▸ WHAT YOU WILL DO
Reproduce the entries verbatim from their beginning up to and including the line that contains "8: (1314, 427)", omitting the pictures from your reproduction.

▸ RECORDS PROVIDED
++++++++++++++++++++

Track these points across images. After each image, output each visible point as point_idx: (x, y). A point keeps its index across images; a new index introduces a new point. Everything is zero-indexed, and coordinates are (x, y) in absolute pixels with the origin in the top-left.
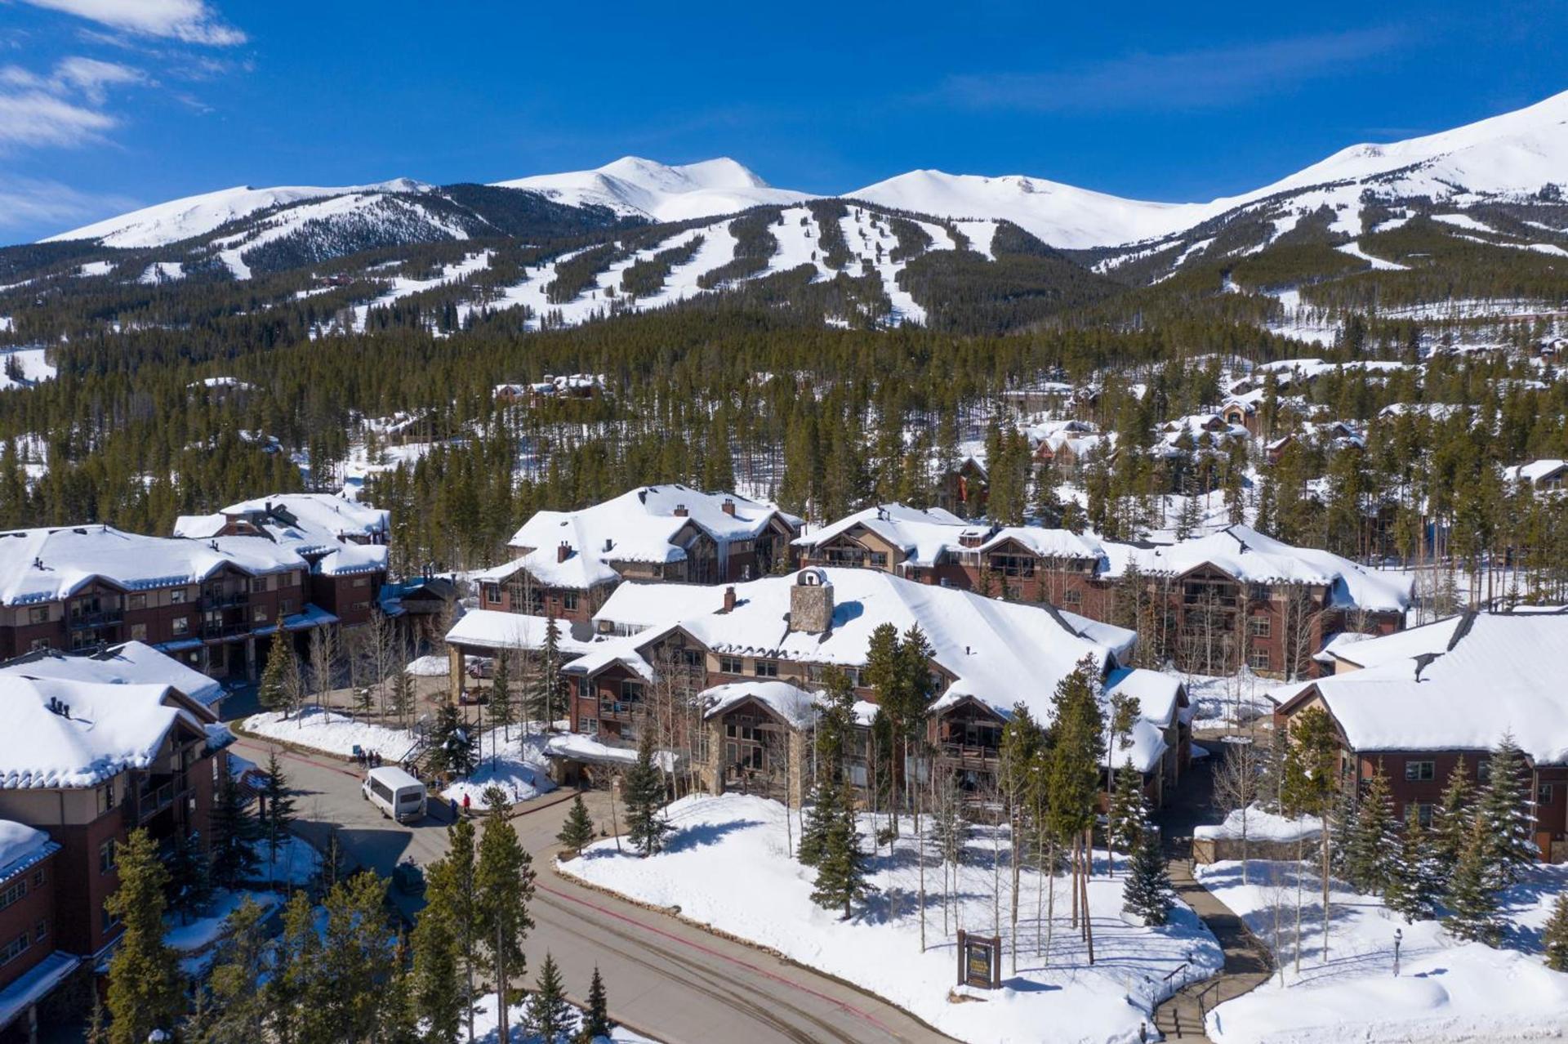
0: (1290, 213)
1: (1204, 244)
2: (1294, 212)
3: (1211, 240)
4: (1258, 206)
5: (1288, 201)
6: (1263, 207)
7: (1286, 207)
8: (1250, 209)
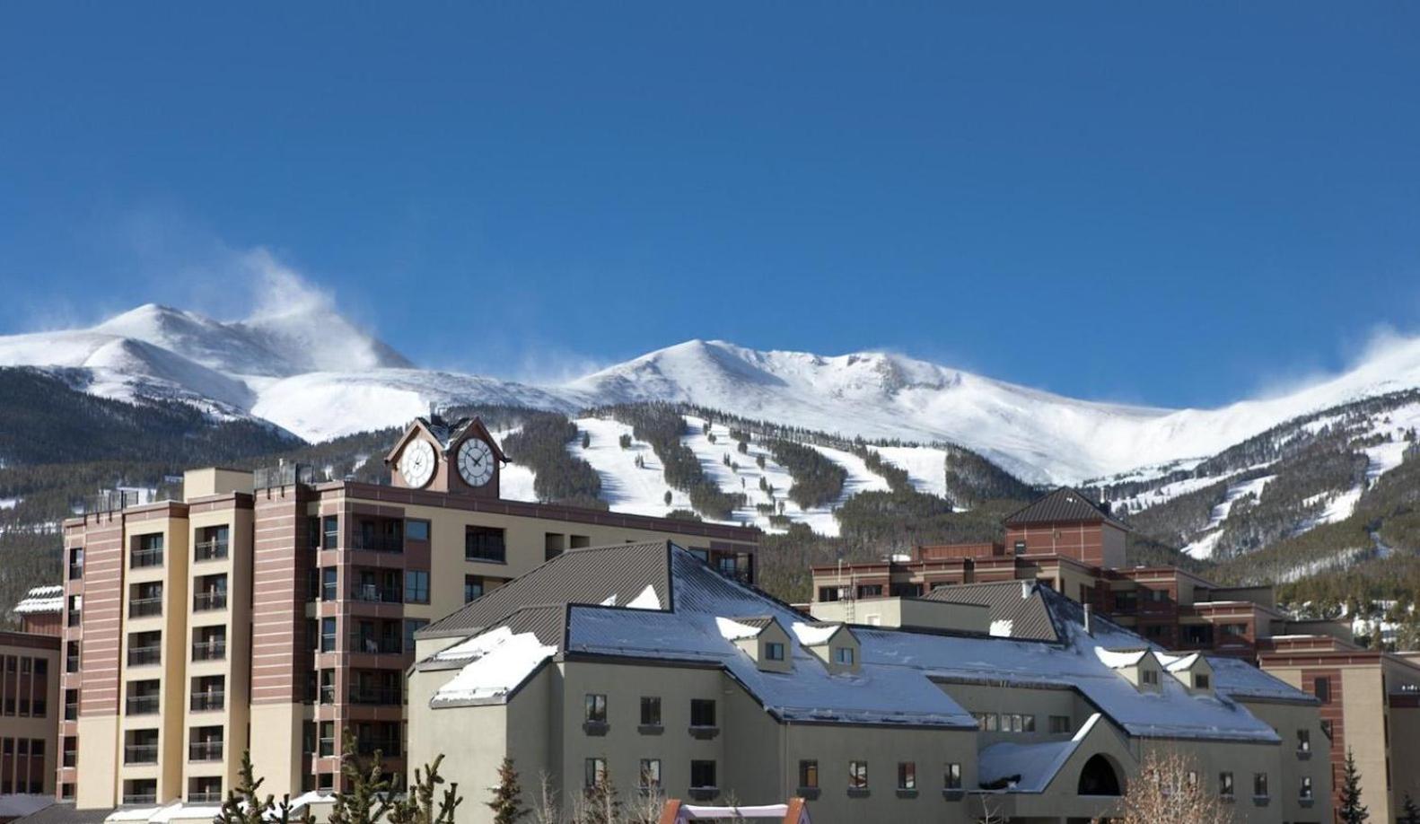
0: (1388, 438)
1: (1257, 486)
2: (1395, 436)
3: (1268, 479)
4: (1328, 422)
5: (1381, 416)
6: (1338, 425)
7: (1380, 428)
8: (1314, 427)
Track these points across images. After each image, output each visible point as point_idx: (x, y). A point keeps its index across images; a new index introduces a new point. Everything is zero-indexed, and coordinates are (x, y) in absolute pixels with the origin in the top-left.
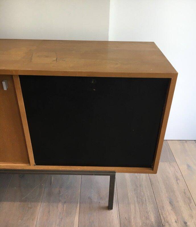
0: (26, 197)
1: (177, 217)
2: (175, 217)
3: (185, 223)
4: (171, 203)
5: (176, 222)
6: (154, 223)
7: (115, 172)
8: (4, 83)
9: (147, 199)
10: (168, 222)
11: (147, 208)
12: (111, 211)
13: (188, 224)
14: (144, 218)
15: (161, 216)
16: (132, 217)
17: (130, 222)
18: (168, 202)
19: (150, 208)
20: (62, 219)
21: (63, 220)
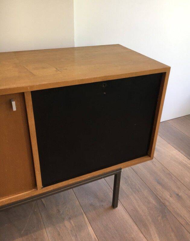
0: (24, 229)
1: (169, 192)
2: (168, 193)
3: (178, 195)
4: (159, 183)
5: (171, 196)
6: (156, 204)
7: (121, 169)
8: (14, 103)
9: (140, 187)
10: (165, 199)
11: (144, 194)
12: (117, 209)
13: (180, 194)
14: (146, 203)
15: (158, 197)
16: (137, 207)
17: (137, 211)
18: (156, 183)
19: (146, 193)
20: (76, 235)
21: (78, 236)
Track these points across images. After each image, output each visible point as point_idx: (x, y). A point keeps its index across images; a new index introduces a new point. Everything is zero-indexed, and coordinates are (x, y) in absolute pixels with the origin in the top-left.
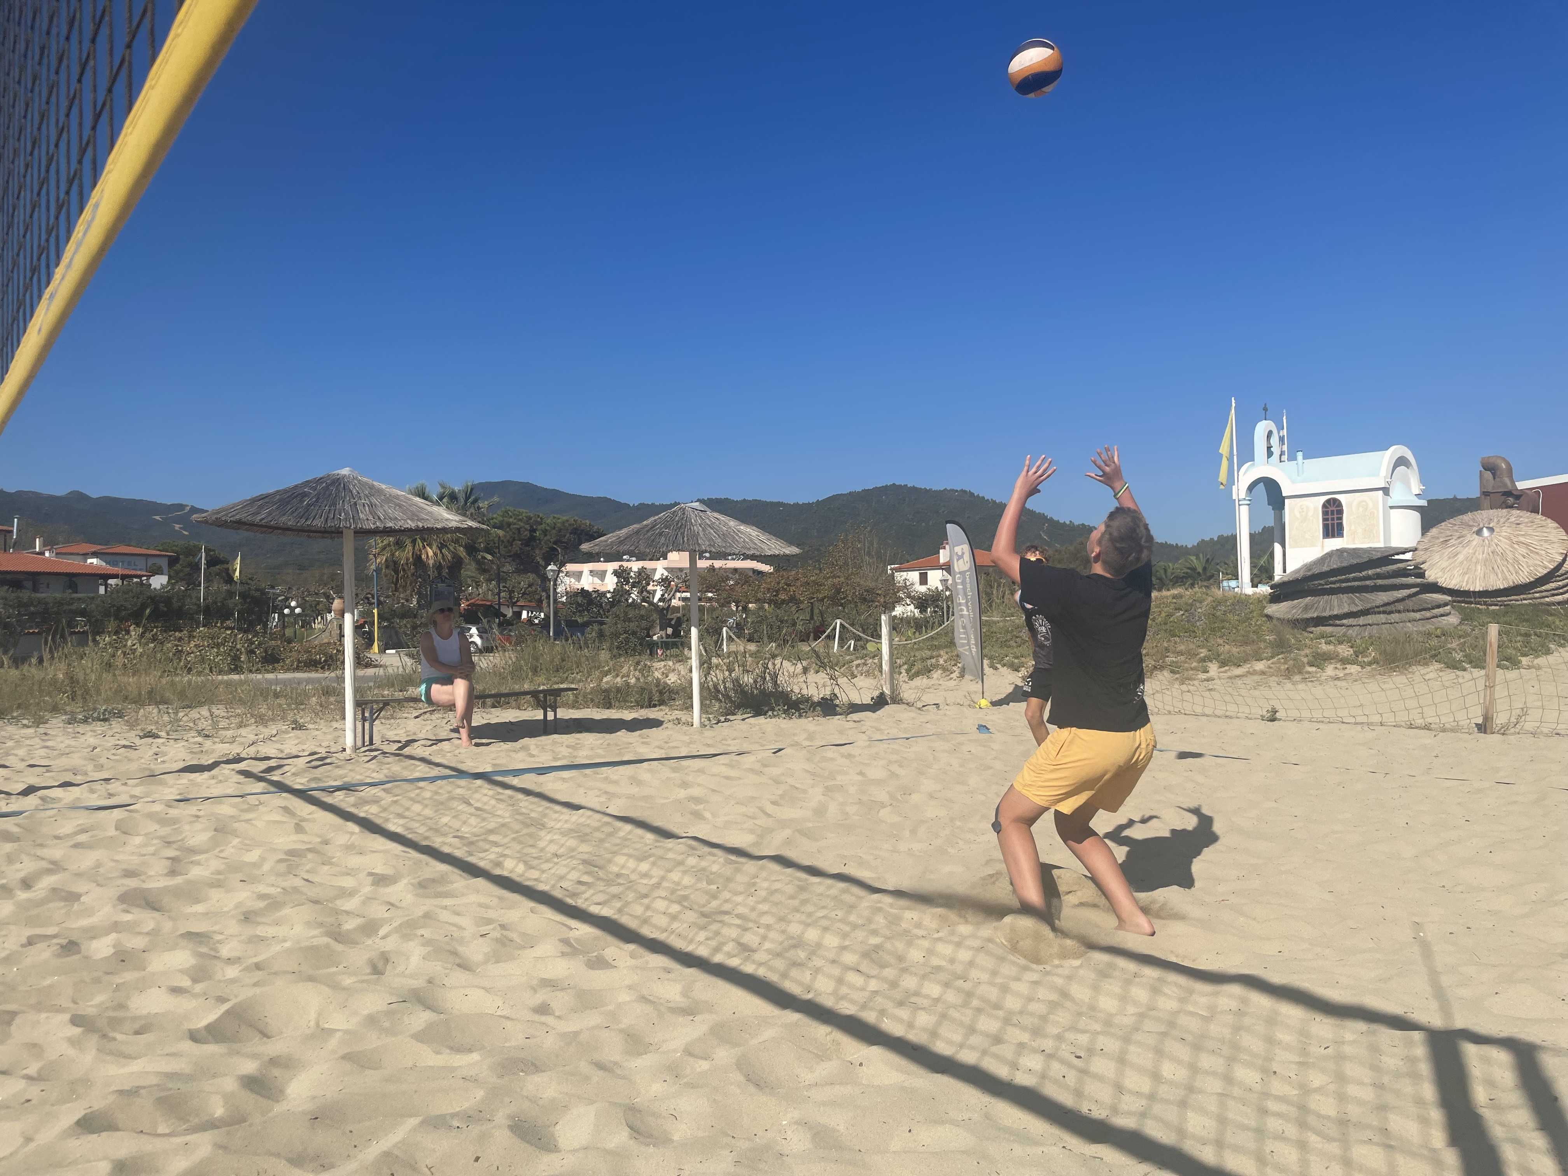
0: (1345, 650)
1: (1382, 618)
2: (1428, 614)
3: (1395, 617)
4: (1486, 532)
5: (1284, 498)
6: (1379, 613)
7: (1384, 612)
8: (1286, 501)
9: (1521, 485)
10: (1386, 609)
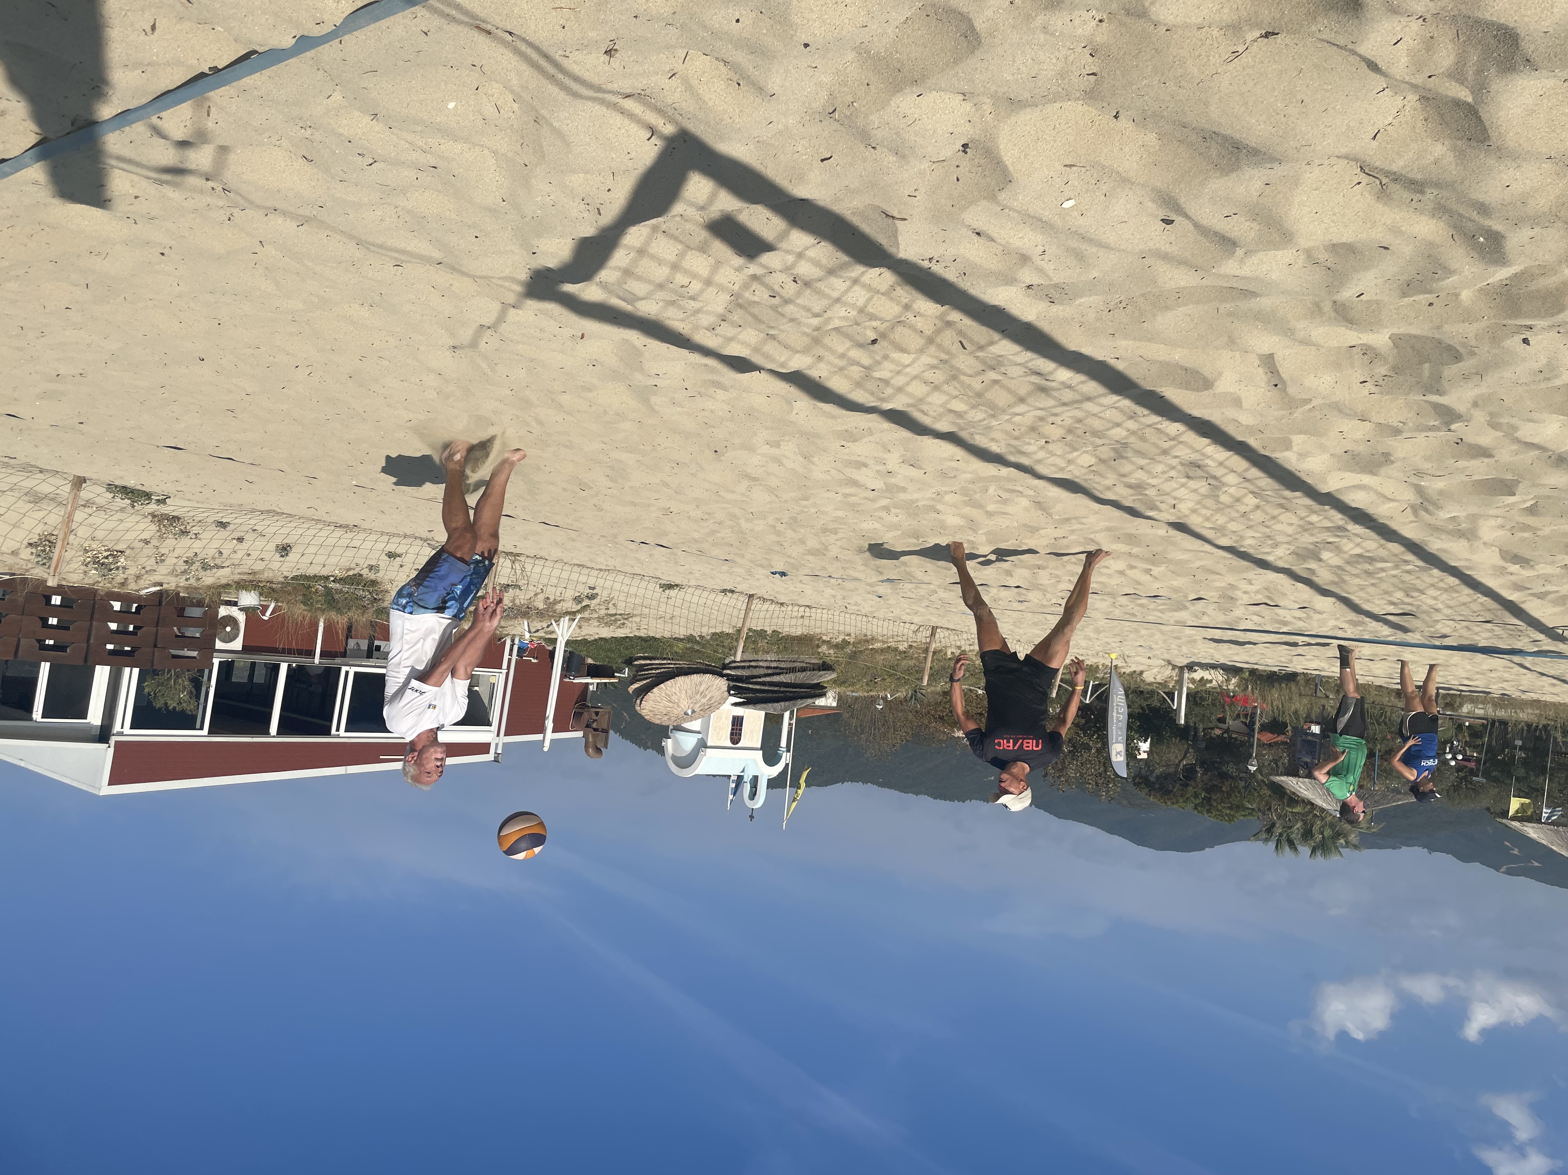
0: (824, 649)
1: (783, 665)
2: (753, 664)
3: (774, 665)
4: (689, 712)
5: (761, 749)
6: (783, 669)
7: (781, 668)
8: (759, 746)
9: (580, 734)
10: (779, 671)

++++++++++++++++++++

▸ TASK SOLUTION
Track these points across images. After each image, output each visible point as point_idx: (x, y). A point keeps its index across images; a new index introduces a new point. Everything is zero-indexed, and coordinates are (x, y) in absolute pixels with the origin in the top-left.
0: (1290, 213)
1: (1204, 244)
2: (1294, 212)
3: (1211, 240)
4: (1258, 206)
5: (1288, 201)
6: (1263, 207)
7: (1286, 207)
8: (1250, 209)
0: (1388, 438)
1: (1257, 486)
2: (1395, 436)
3: (1268, 479)
4: (1328, 422)
5: (1381, 416)
6: (1338, 425)
7: (1380, 428)
8: (1314, 427)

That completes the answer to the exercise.